[Text segment]:
Biggest hassle: The amount of planning ahead required. “It can be a bit harder to be spontaneous,” Kisha said.
Annual savings: $10,000, most of which goes toward long-term investment or travel.

Cabrils, Spain
Cabrils, a municipality of 7,000 people about 30 km from Barcelona, does not seem a likely place to live without a car. But, Jacobo Pedrosa, 30, a children’s app developer at LilyMedia, is one of a small but growing number of people living in smaller towns outside of Barcelona who are giving it a go.
Why he did it: In 2011, when Pedrosa’s five-year-old Renault needed heavy maintenance and required hours of work at about 40 euros ($51) per hour, he decided to sell. “I didn’t need to drive,” he said. Taxes for car ownership were already costly and he was spending about 2,000 euros ($2,587) on maintenance and 3,000 euros ($3,881) for gas each year. As a web developer he could work from home and didn’t need to drive to an office each day, and could walk most places around the seaside town.
What he spends now: Getting to Barcelona now requires a bus and train ride that costs 6 euros ($8). It takes an hour longer than driving and Pedrosa makes the trip at least once a week. Twice a month, Pedrosa rents a car for weekend outings and spends about 40 euros ($51), plus the cost of gas. Friends sometimes give him a lift to social gatherings, he said.

[Recorded information]:

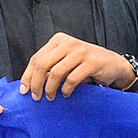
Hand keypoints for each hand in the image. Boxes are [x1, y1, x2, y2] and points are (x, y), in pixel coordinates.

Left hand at [19, 32, 134, 99]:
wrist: (113, 64)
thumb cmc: (86, 64)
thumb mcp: (66, 59)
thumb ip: (51, 65)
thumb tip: (30, 83)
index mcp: (58, 40)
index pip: (36, 58)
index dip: (28, 76)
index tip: (24, 90)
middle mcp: (68, 43)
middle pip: (43, 65)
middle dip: (36, 84)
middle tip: (36, 97)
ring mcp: (80, 52)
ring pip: (55, 73)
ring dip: (50, 89)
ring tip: (50, 97)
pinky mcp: (91, 62)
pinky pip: (71, 79)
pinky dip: (66, 90)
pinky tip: (65, 94)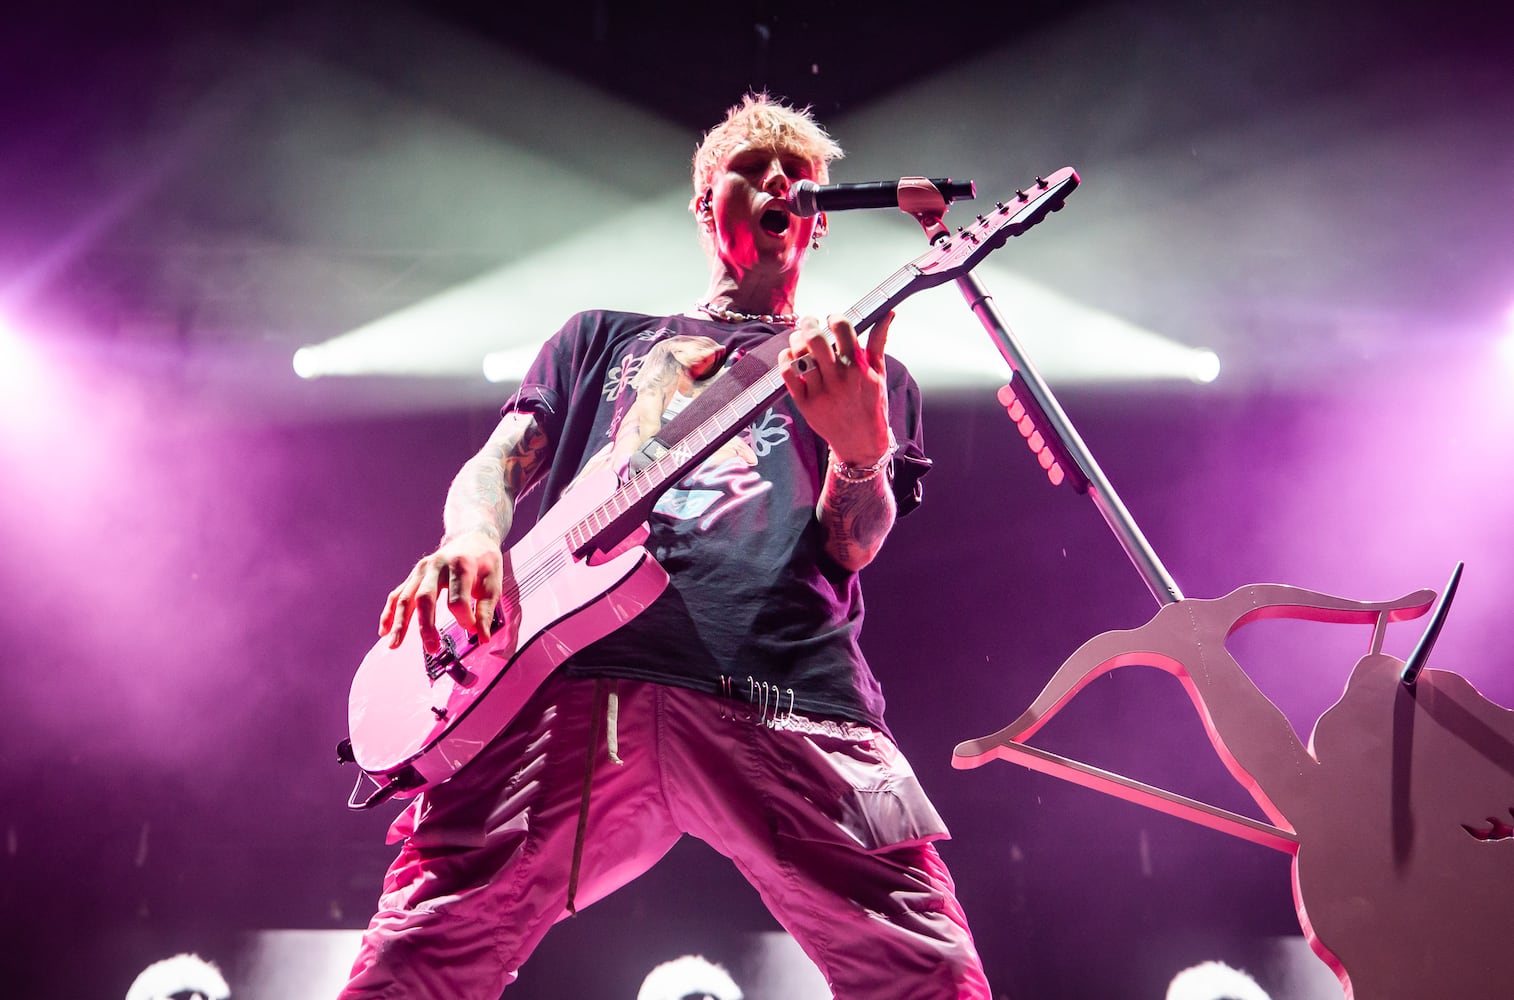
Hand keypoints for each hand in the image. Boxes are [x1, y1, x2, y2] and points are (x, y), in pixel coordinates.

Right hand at [379, 530, 504, 654]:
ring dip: (400, 622)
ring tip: (395, 644)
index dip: (465, 620)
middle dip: (426, 627)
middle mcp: (436, 566)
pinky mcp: (414, 575)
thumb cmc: (484, 562)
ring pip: (406, 597)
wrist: (472, 537)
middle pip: (425, 598)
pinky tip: (384, 631)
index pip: (457, 600)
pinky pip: (397, 594)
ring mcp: (422, 570)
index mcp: (460, 566)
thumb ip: (485, 610)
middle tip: (432, 649)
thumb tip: (482, 637)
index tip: (473, 630)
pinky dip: (389, 613)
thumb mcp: (493, 583)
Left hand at [779, 311, 893, 463]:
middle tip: (808, 321)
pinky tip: (790, 356)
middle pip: (816, 339)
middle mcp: (839, 378)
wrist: (862, 441)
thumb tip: (887, 314)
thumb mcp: (879, 372)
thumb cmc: (871, 404)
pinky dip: (785, 360)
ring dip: (795, 340)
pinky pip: (787, 375)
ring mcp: (821, 391)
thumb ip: (878, 341)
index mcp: (858, 366)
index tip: (832, 319)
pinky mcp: (805, 404)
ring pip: (799, 355)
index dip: (834, 317)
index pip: (843, 328)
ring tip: (799, 339)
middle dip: (808, 323)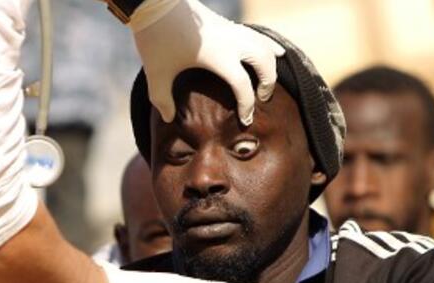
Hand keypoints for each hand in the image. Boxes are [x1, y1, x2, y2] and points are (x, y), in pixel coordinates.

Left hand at [129, 0, 284, 123]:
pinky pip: (257, 35)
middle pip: (264, 62)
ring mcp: (231, 29)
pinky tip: (277, 52)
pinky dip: (270, 45)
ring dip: (271, 64)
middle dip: (268, 82)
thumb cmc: (156, 39)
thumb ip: (162, 99)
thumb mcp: (156, 73)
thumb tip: (168, 119)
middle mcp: (231, 41)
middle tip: (261, 99)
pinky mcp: (227, 23)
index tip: (245, 120)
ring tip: (268, 81)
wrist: (156, 3)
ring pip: (265, 46)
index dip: (247, 104)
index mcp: (218, 56)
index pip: (243, 85)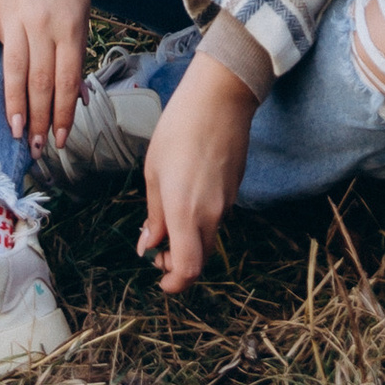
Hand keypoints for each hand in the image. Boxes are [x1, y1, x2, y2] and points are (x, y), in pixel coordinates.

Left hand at [138, 50, 257, 293]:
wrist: (220, 100)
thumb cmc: (178, 130)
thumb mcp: (154, 172)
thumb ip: (154, 215)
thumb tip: (149, 245)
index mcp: (186, 213)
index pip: (187, 270)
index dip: (174, 284)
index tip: (159, 279)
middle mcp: (211, 215)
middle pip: (199, 260)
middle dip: (177, 265)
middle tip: (157, 248)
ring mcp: (227, 204)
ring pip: (208, 239)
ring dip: (189, 241)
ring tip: (167, 215)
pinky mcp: (235, 191)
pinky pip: (217, 218)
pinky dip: (200, 221)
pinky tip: (187, 194)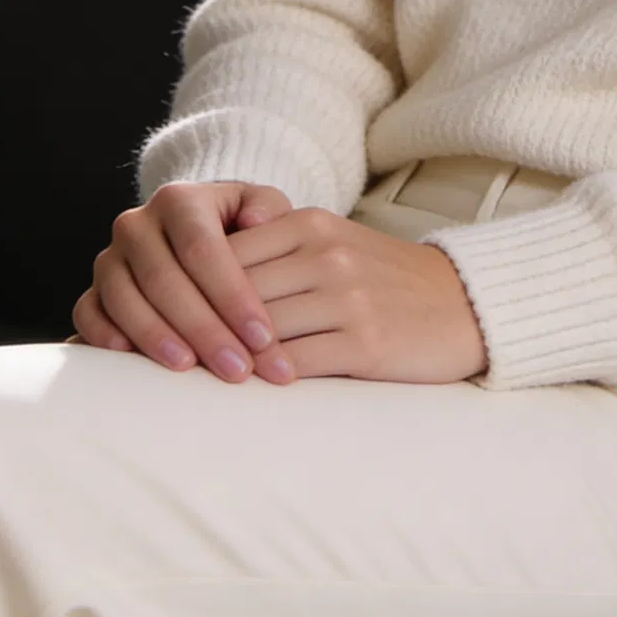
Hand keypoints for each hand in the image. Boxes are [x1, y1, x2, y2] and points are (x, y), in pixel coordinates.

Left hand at [71, 182, 487, 386]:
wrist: (466, 305)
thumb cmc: (385, 284)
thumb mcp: (332, 251)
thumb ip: (273, 259)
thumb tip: (194, 292)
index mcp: (309, 225)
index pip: (225, 254)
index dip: (185, 289)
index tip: (149, 320)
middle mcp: (324, 252)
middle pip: (234, 291)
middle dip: (191, 326)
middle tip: (151, 358)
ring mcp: (345, 295)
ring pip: (258, 328)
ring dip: (220, 358)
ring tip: (186, 381)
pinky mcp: (366, 339)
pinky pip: (298, 361)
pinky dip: (265, 379)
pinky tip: (246, 392)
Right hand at [72, 180, 295, 380]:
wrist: (196, 240)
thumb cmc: (239, 231)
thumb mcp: (260, 208)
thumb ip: (268, 207)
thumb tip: (261, 220)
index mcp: (179, 200)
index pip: (202, 248)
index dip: (232, 295)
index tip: (263, 337)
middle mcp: (136, 224)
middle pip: (164, 279)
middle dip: (204, 329)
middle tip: (238, 369)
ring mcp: (109, 259)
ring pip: (124, 298)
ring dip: (157, 337)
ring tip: (191, 369)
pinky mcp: (92, 291)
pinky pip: (87, 312)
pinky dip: (104, 335)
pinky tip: (131, 360)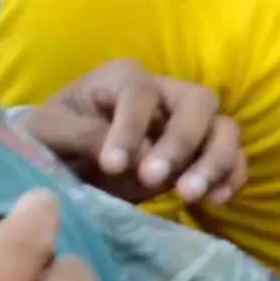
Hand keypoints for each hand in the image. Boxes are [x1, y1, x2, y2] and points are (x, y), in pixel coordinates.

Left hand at [13, 61, 243, 205]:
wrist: (62, 163)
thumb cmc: (51, 139)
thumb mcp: (46, 133)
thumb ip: (79, 136)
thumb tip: (123, 156)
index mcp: (124, 79)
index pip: (141, 92)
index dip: (131, 127)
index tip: (112, 165)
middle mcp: (166, 93)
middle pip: (198, 102)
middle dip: (181, 142)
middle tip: (154, 179)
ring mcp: (189, 125)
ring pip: (224, 129)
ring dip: (213, 162)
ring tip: (188, 196)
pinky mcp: (200, 155)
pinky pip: (233, 159)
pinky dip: (231, 178)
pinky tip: (216, 202)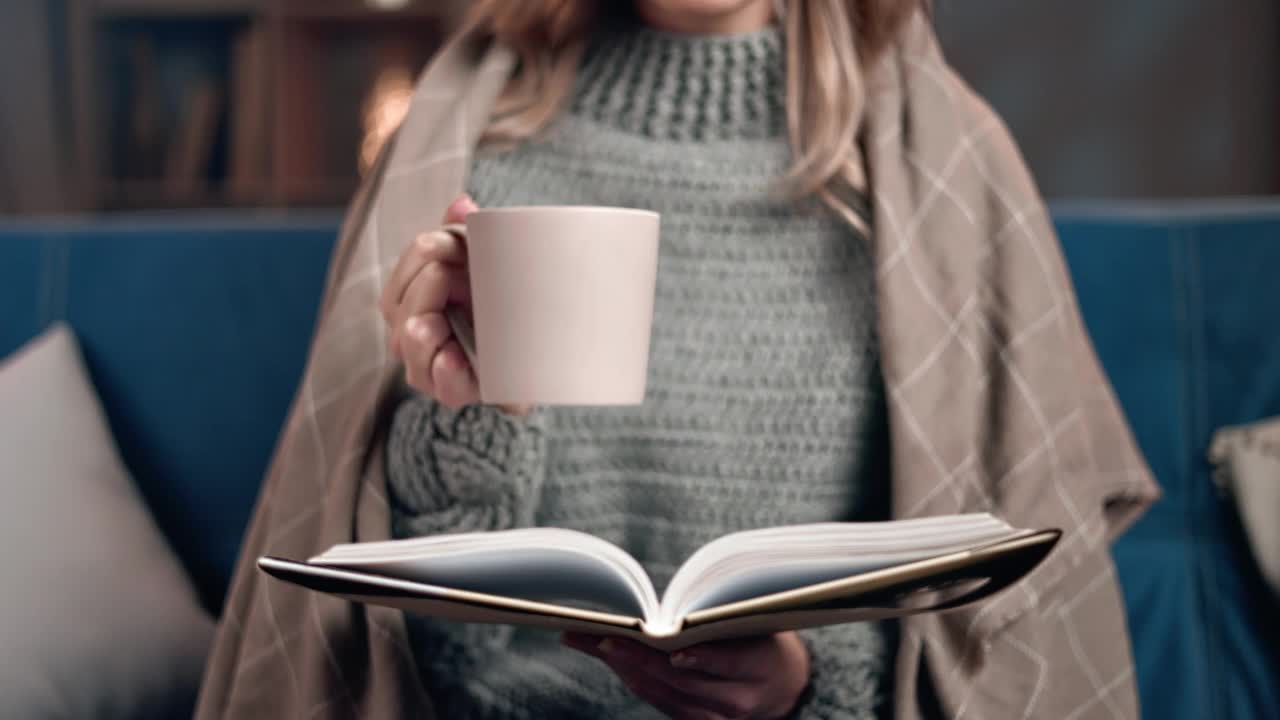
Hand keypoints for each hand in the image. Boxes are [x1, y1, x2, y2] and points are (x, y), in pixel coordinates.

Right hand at [379, 193, 526, 413]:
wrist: (542, 352)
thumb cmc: (500, 304)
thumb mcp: (484, 266)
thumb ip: (467, 234)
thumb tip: (462, 202)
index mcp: (419, 298)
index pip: (402, 275)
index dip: (423, 255)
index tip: (454, 244)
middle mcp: (417, 331)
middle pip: (398, 308)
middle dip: (423, 288)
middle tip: (448, 272)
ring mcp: (434, 364)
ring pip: (410, 347)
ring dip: (420, 331)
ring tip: (436, 323)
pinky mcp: (459, 391)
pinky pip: (442, 386)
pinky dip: (444, 372)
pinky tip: (453, 359)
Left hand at [563, 632, 810, 719]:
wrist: (782, 684)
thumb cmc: (764, 639)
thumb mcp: (757, 621)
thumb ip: (726, 616)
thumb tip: (680, 609)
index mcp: (759, 668)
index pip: (726, 663)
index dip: (699, 657)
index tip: (671, 648)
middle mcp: (736, 700)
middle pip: (681, 680)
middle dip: (639, 658)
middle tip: (605, 636)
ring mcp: (715, 718)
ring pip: (663, 693)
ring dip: (624, 667)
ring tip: (592, 641)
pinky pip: (659, 701)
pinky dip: (633, 678)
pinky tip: (611, 658)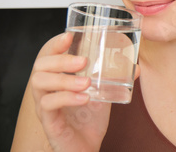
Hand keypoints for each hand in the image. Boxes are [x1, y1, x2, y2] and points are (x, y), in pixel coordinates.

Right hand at [30, 32, 137, 151]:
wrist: (86, 147)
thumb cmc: (89, 117)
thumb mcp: (103, 93)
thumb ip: (115, 78)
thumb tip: (136, 66)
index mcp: (57, 77)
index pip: (47, 54)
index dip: (55, 43)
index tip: (69, 35)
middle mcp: (47, 89)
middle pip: (40, 66)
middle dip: (60, 59)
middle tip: (83, 61)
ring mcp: (45, 105)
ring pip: (39, 83)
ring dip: (64, 79)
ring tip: (86, 82)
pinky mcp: (49, 122)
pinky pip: (48, 106)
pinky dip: (66, 99)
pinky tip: (84, 98)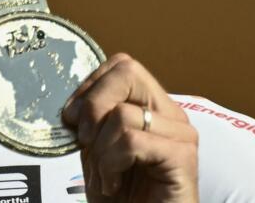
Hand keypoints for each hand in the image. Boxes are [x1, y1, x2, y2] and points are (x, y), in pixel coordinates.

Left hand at [62, 53, 198, 201]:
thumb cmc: (121, 199)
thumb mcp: (96, 151)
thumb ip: (91, 122)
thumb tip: (72, 106)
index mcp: (153, 108)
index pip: (121, 66)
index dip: (90, 86)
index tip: (72, 119)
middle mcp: (172, 115)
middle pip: (127, 71)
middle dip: (93, 105)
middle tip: (85, 141)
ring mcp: (181, 134)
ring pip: (123, 113)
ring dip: (100, 150)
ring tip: (105, 176)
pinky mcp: (182, 157)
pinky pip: (131, 141)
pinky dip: (111, 164)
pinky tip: (113, 184)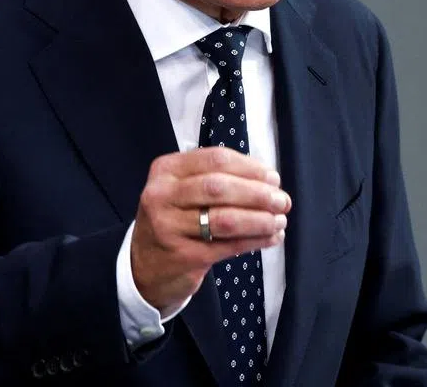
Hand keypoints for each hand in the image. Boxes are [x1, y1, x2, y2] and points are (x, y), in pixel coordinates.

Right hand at [131, 146, 290, 313]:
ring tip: (279, 221)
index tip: (273, 178)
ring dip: (260, 219)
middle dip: (258, 194)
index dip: (250, 168)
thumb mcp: (182, 190)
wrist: (143, 266)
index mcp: (166, 170)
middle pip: (220, 187)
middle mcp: (162, 195)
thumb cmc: (174, 220)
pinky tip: (271, 238)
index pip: (215, 160)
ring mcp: (169, 227)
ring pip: (225, 219)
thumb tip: (267, 180)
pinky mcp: (183, 256)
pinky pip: (227, 246)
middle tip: (282, 201)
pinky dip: (255, 241)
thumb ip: (216, 178)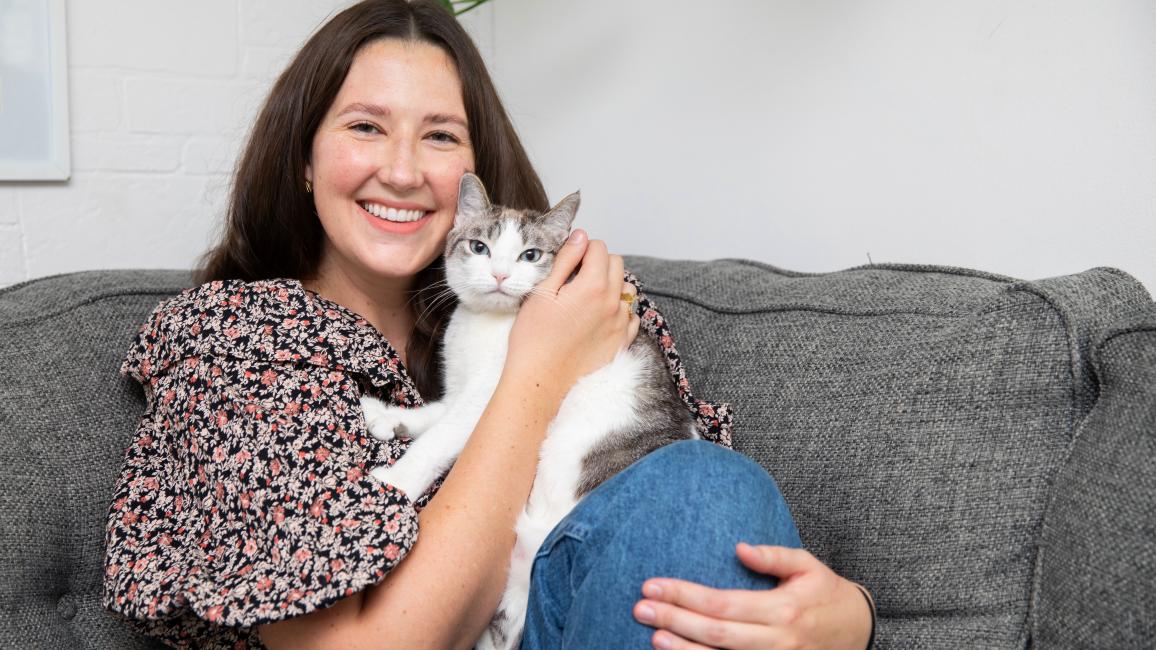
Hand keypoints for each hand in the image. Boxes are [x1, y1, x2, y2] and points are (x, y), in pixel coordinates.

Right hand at [505, 229, 639, 392]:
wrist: (539, 382)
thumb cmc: (533, 338)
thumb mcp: (543, 292)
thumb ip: (566, 260)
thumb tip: (581, 236)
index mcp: (593, 286)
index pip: (599, 248)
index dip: (582, 248)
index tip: (569, 260)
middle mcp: (612, 303)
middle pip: (616, 264)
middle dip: (598, 262)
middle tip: (575, 277)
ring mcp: (620, 324)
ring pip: (627, 289)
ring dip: (611, 285)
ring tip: (587, 297)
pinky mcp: (621, 342)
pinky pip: (631, 317)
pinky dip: (619, 311)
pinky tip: (599, 317)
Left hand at [633, 544, 872, 648]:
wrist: (859, 632)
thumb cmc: (827, 594)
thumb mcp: (808, 566)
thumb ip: (775, 556)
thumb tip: (740, 547)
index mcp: (783, 610)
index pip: (723, 603)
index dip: (685, 595)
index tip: (653, 585)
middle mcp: (776, 641)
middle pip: (716, 633)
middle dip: (675, 620)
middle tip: (640, 607)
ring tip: (653, 635)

[What this exercise asks]:
1 – Reproduce the passage of the article on living without a car from "Why he did it: In" up to and including "the seaside town.".
2 – Translate this sentence from the article on living without a car into Spanish: "Friends sometimes give him a lift to social gatherings, he said."

[Solutions to the exercise]:
1 –
Why he did it: In 2011, when Pedrosa’s five-year-old Renault needed heavy maintenance and required hours of work at about 40 euros ($51) per hour, he decided to sell. “I didn’t need to drive,” he said. Taxes for car ownership were already costly and he was spending about 2,000 euros ($2,587) on maintenance and 3,000 euros ($3,881) for gas each year. As a web developer he could work from home and didn’t need to drive to an office each day, and could walk most places around the seaside town.

2 – A veces sus amigos lo llevan en coche a reuniones sociales, dijo.